Short/Empty Settings

These settings control matching between incomplete or empty fields. They are not mutually exclusive, meaning that any combination of these settings may be selected.

Match if both fields are blank
Match this component if both records contain no data. This is a very important concept in creating matchcodes. See Blank Field Matching later in this chapter for more information.
Match if one field is blank
Will match a full word to no data (for example, “John” and “”).
Match initial to full field
Will match a full word to an initial (for example, “J” and “John”).


Combinations

Uses these check boxes to select which of the sixteen possible combinations will use this component.
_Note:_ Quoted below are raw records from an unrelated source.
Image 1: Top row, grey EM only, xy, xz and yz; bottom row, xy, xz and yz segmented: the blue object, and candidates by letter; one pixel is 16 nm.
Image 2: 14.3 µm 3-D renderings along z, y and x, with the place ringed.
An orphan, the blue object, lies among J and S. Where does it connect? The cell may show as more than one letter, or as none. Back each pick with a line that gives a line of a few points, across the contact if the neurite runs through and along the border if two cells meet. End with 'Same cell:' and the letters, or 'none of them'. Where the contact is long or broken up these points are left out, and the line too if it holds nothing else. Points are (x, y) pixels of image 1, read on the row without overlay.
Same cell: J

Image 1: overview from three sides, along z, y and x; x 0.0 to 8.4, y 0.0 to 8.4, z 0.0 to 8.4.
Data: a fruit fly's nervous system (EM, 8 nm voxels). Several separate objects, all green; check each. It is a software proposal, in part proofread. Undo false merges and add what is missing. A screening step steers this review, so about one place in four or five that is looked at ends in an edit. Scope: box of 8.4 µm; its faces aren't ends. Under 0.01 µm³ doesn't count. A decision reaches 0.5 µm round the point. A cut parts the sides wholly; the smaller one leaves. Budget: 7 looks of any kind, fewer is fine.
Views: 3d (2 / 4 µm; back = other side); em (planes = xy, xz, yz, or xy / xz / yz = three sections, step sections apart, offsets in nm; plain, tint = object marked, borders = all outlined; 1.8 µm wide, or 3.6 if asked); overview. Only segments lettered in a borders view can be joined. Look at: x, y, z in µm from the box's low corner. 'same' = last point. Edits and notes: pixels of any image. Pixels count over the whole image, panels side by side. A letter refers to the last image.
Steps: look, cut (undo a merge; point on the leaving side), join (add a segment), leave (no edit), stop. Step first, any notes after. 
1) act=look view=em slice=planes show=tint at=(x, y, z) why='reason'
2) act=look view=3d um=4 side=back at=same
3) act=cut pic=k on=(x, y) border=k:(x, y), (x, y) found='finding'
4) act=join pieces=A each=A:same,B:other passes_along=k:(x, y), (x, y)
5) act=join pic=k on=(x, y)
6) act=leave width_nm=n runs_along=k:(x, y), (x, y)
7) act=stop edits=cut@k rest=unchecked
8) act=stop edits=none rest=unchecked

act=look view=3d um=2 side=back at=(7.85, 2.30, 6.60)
This matrix will grow as you add more components and combinations.

It is easier to visualize the effects of these boxes if you look at the list of matchcode components as well:

It is important to note that each VERTICAL column of check marks designates one acceptable matchcode. For example, the illustration above shows a combination that is made up of 4 matchcodes:

  1. Zip5, Last Name, First Name, Street Number, Street Name
  2. Zip5, Last Name, First Name, PO Box
  3. Zip5, Company, Street Number, Street Name
  4. Zip5, Company, PO Box

Since boxes 1 and 3 in the Street Number row have check marks, the Street Number field is included in matchcode 1 and 3.


Swap Match Pairs

Swap matching is the ability to compare one component to another component.
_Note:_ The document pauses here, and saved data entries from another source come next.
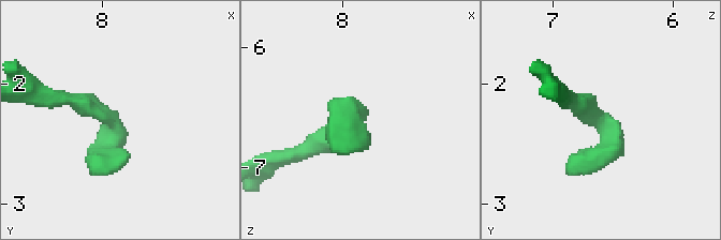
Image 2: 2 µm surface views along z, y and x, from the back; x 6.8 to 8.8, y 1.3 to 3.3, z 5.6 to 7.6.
act=look view=em slice=planes show=borders at=(7.90, 2.32, 6.62)

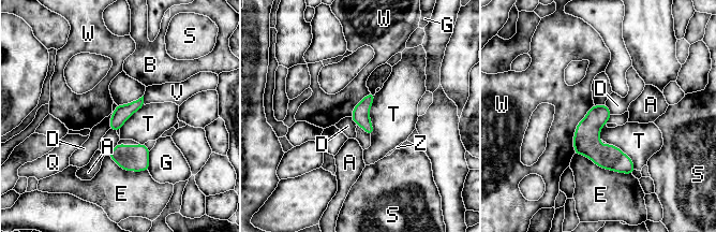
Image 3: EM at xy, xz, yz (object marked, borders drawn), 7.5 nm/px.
act=leave each=A:other,B:other,D:other,E:other,G:other,Q:other,S:other,T:other,V:other,W:other,Z:other runs_along=3:(594, 109), (594, 142), (629, 171) found='continuous, no second cell'

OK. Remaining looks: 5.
act=look view=em slice=yz step=8 show=tint at=(2.80, 6.65, 5.65) why='branch stops here'

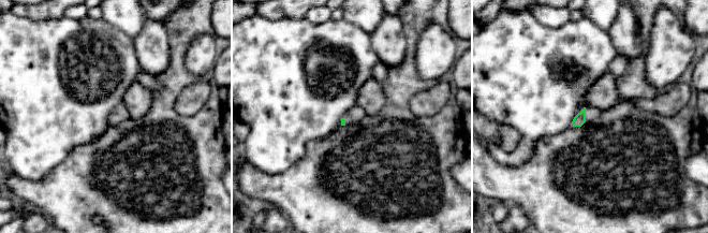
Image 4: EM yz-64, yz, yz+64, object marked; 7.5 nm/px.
act=look view=em slice=planes show=tint at=same

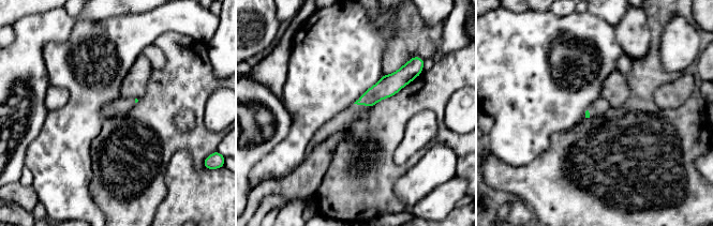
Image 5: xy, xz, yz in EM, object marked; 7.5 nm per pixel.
act=look view=em slice=planes show=borders at=same why='what lies round it'

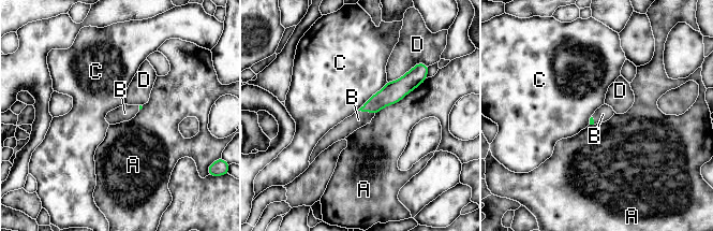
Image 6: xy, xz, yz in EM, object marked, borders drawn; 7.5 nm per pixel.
act=join pieces=B each=A:other,B:same,C:other,D:other passes_along=6:(394, 91), (367, 111), (358, 119) found='the cell continues'

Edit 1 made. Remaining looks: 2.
act=look view=overview

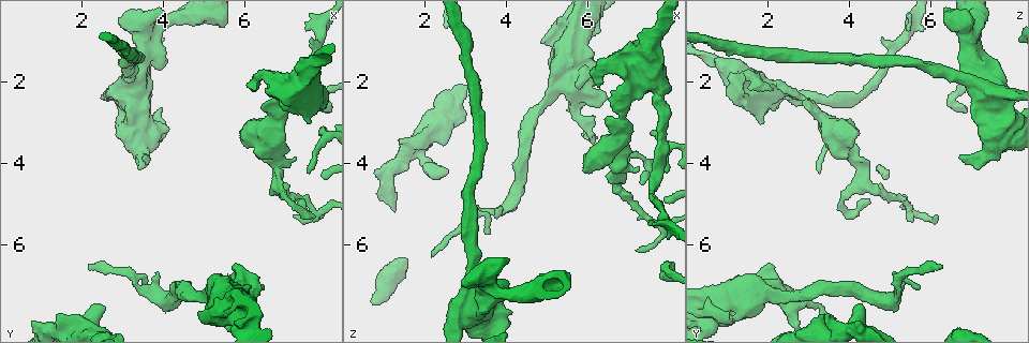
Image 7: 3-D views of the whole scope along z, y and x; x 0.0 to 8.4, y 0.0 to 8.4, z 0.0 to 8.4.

For example, if you were to swap match a First Name component and a Last Name component, you could match “John Smith” to “Smith John.” Swap matching is always defined for a pair of components. MatchUp allows you to specify up to 8 swap pairs (named “Pair A” through “Pair H”). It is strongly recommended that the other properties of both member components are identical.

Configure a Swap Pair

  1. Click the button for a swap pair.
  2. The Matchcode Editor displays the swap pair editing dialog.
  3. Select the two components that will be used for this swap pair. The first component is automatically disabled, since it cannot be used with swap matching.
  4. Select the swapping rule:
    • Both components must match - The contents of both components must be a match according to fuzzy matching strategy in use for both components. "John Smith" matches "Smith John" but not "Smith <blank>."
    • Either component can match - At least one of the components must match "John Smith" matches both "Smith John" and "Smith <blank>."
  5. Click OK.
  6. For more ideas on how to use Swap Matching, see Swap Matching Uses.